Teaching Notes and Tips

The professional communication assignments are inherently imbedded within a professional scientific research project. A comprehensive description of the major research project with associated communication deliverables is linked below.

GEOL 3041 Pet Rock Project Timeline and Logistics (Acrobat (PDF) 208kB Nov2 09)

Assessment

The grades are based on performance on a combination of lab and homework exercises, the two lecture exams, oral presentations and written project reports. While the 2 major exams are significantly weighted, the majority of the graded work is on the professional communication projects (Lab reports; Research papers; Oral Presentations), because it is only through true acquisition of the scientific content that these projects can be executed significantly.

The breakdown of weighting of scores is:

  • Igneous lecture exam - 20%
  • Metamorphic (igneous) lecture exam - 20%
  • Igneous Project Report - 10%
  • Pet Rock Presentation and Report - 20%
  • Volcano presentations - 5%
  • Group lab reports and individual homework - 25%

The assessment of the oral presentations and project report includes an additional facet to ensure a high level of professionalism on the part of students. They are each responsible for evaluating their peers using the same rubrics (linked below) I use to assess their work. Thoughtful completion of the evaluation rubric is emphasized by incorporating this exercise into the final grades of both the presenter and the evaluator.

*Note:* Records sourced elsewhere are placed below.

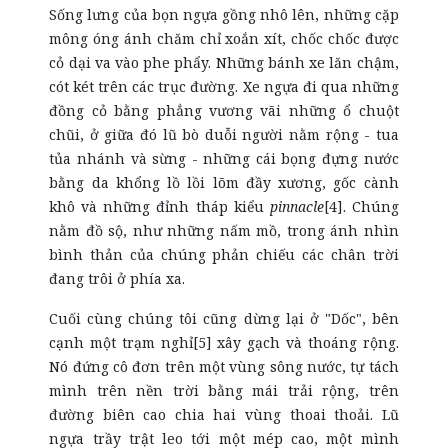
Sống lưng của bọn ngựa gồng nhô lên, những cặp
mông óng ánh chăm chỉ xoắn xít, chốc chốc được
cỏ dại va vào phe phẩy. Những bánh xe lăn chậm,
cót két trên các trục đường. Xe ngựa đi qua những
đồng cỏ bằng phẳng vương vãi những ổ chuột
chũi, ở giữa đó lũ bò duỗi người nằm rộng - tua
tủa nhánh và sừng - những cái bọng đựng nước
bằng da khổng lồ lồi lõm đầy xương, gốc cành
khô và những đỉnh tháp kiểu
pinnacle
[4]. Chúng
nằm đồ sộ, như những nấm mồ, trong ánh nhìn
bình thản của chúng phản chiếu các chân trời
đang trôi ở phía xa.
Cuối cùng chúng tôi cũng dừng lại ở "Dốc", bên
cạnh một trạm nghỉ[5] xây gạch và thoáng rộng.
Nó đứng cô đơn trên một vùng sông nước, tự tách
mình trên nền trời bằng mái trải rộng, trên
đường biên cao chia hai vùng thoai thoải. Lũ
ngựa trầy trật leo tới một mép cao, một mình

GEOL 3041 Oral Presentation Grading Rubric (Acrobat (PDF) 31kB Nov2 09)

GEOL 3041 Writing Assignment Grading Rubric (Microsoft Word 64kB Nov5 09)

References and Resources

Identify campus, community, and virtual resources available to students at your institution. Many colleges and universities have Writing across the Curriculum programs, writing labs, speech tutors, and other support centers for academic excellence.